WHAT YOU SHOULD DO> Repeat the entries exactly, and do not carry the pictures over.

ENTRIES SUPPLIED>
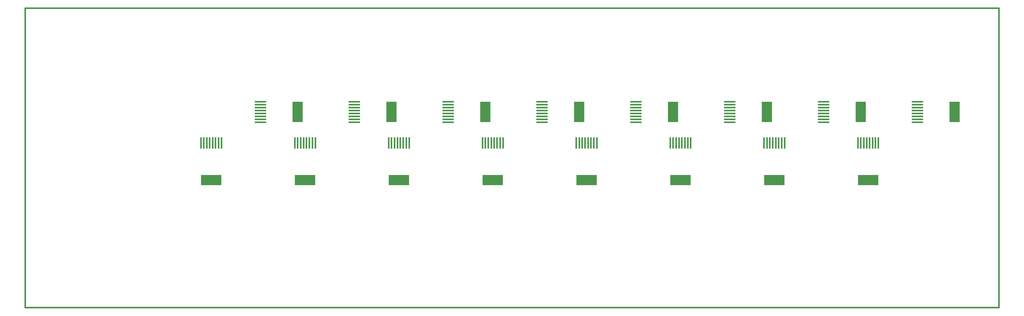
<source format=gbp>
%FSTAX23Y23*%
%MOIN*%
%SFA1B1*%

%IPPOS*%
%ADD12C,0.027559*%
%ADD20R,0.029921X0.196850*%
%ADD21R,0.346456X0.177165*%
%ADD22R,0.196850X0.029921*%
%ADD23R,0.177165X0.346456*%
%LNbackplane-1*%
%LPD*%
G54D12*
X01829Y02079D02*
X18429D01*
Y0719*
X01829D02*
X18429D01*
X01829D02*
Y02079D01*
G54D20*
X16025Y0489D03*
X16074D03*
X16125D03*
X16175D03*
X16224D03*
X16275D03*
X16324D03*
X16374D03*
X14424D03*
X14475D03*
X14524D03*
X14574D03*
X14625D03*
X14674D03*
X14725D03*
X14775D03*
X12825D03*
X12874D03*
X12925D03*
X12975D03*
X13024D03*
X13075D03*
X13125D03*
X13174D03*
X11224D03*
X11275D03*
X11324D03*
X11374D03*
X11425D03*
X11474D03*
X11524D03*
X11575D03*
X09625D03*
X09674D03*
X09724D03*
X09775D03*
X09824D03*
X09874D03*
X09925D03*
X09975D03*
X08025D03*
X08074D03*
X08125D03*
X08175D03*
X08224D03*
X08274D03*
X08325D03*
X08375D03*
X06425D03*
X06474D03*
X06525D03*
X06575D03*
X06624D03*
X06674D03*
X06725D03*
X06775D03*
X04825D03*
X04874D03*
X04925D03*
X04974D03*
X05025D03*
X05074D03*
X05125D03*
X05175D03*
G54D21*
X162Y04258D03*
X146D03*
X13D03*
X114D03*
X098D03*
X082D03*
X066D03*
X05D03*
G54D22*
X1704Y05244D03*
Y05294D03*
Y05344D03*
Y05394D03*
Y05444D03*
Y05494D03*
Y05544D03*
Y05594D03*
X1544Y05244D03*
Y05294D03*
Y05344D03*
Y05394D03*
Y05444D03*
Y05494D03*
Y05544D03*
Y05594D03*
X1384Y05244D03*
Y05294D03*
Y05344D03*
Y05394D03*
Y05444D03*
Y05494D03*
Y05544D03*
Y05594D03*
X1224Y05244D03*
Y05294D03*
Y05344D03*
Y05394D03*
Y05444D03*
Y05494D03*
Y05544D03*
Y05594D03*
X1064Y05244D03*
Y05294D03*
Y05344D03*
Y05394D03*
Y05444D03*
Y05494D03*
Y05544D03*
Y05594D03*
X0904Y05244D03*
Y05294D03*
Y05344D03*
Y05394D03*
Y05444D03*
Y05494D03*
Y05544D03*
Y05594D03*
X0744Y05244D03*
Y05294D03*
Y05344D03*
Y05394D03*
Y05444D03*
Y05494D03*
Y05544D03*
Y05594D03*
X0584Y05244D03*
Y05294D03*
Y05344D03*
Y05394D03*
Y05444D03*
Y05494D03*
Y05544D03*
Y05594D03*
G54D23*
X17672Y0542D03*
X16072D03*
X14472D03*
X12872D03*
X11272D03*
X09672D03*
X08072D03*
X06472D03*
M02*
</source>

WRITTEN SOLUTION>
<source format=gbp>
%FSTAX23Y23*%
%MOIN*%
%SFA1B1*%

%IPPOS*%
%ADD12C,0.027559*%
%ADD20R,0.029921X0.196850*%
%ADD21R,0.346456X0.177165*%
%ADD22R,0.196850X0.029921*%
%ADD23R,0.177165X0.346456*%
%LNbackplane-1*%
%LPD*%
G54D12*
X01829Y02079D02*
X18429D01*
Y0719*
X01829D02*
X18429D01*
X01829D02*
Y02079D01*
G54D20*
X16025Y0489D03*
X16074D03*
X16125D03*
X16175D03*
X16224D03*
X16275D03*
X16324D03*
X16374D03*
X14424D03*
X14475D03*
X14524D03*
X14574D03*
X14625D03*
X14674D03*
X14725D03*
X14775D03*
X12825D03*
X12874D03*
X12925D03*
X12975D03*
X13024D03*
X13075D03*
X13125D03*
X13174D03*
X11224D03*
X11275D03*
X11324D03*
X11374D03*
X11425D03*
X11474D03*
X11524D03*
X11575D03*
X09625D03*
X09674D03*
X09724D03*
X09775D03*
X09824D03*
X09874D03*
X09925D03*
X09975D03*
X08025D03*
X08074D03*
X08125D03*
X08175D03*
X08224D03*
X08274D03*
X08325D03*
X08375D03*
X06425D03*
X06474D03*
X06525D03*
X06575D03*
X06624D03*
X06674D03*
X06725D03*
X06775D03*
X04825D03*
X04874D03*
X04925D03*
X04974D03*
X05025D03*
X05074D03*
X05125D03*
X05175D03*
G54D21*
X162Y04258D03*
X146D03*
X13D03*
X114D03*
X098D03*
X082D03*
X066D03*
X05D03*
G54D22*
X1704Y05244D03*
Y05294D03*
Y05344D03*
Y05394D03*
Y05444D03*
Y05494D03*
Y05544D03*
Y05594D03*
X1544Y05244D03*
Y05294D03*
Y05344D03*
Y05394D03*
Y05444D03*
Y05494D03*
Y05544D03*
Y05594D03*
X1384Y05244D03*
Y05294D03*
Y05344D03*
Y05394D03*
Y05444D03*
Y05494D03*
Y05544D03*
Y05594D03*
X1224Y05244D03*
Y05294D03*
Y05344D03*
Y05394D03*
Y05444D03*
Y05494D03*
Y05544D03*
Y05594D03*
X1064Y05244D03*
Y05294D03*
Y05344D03*
Y05394D03*
Y05444D03*
Y05494D03*
Y05544D03*
Y05594D03*
X0904Y05244D03*
Y05294D03*
Y05344D03*
Y05394D03*
Y05444D03*
Y05494D03*
Y05544D03*
Y05594D03*
X0744Y05244D03*
Y05294D03*
Y05344D03*
Y05394D03*
Y05444D03*
Y05494D03*
Y05544D03*
Y05594D03*
X0584Y05244D03*
Y05294D03*
Y05344D03*
Y05394D03*
Y05444D03*
Y05494D03*
Y05544D03*
Y05594D03*
G54D23*
X17672Y0542D03*
X16072D03*
X14472D03*
X12872D03*
X11272D03*
X09672D03*
X08072D03*
X06472D03*
M02*
</source>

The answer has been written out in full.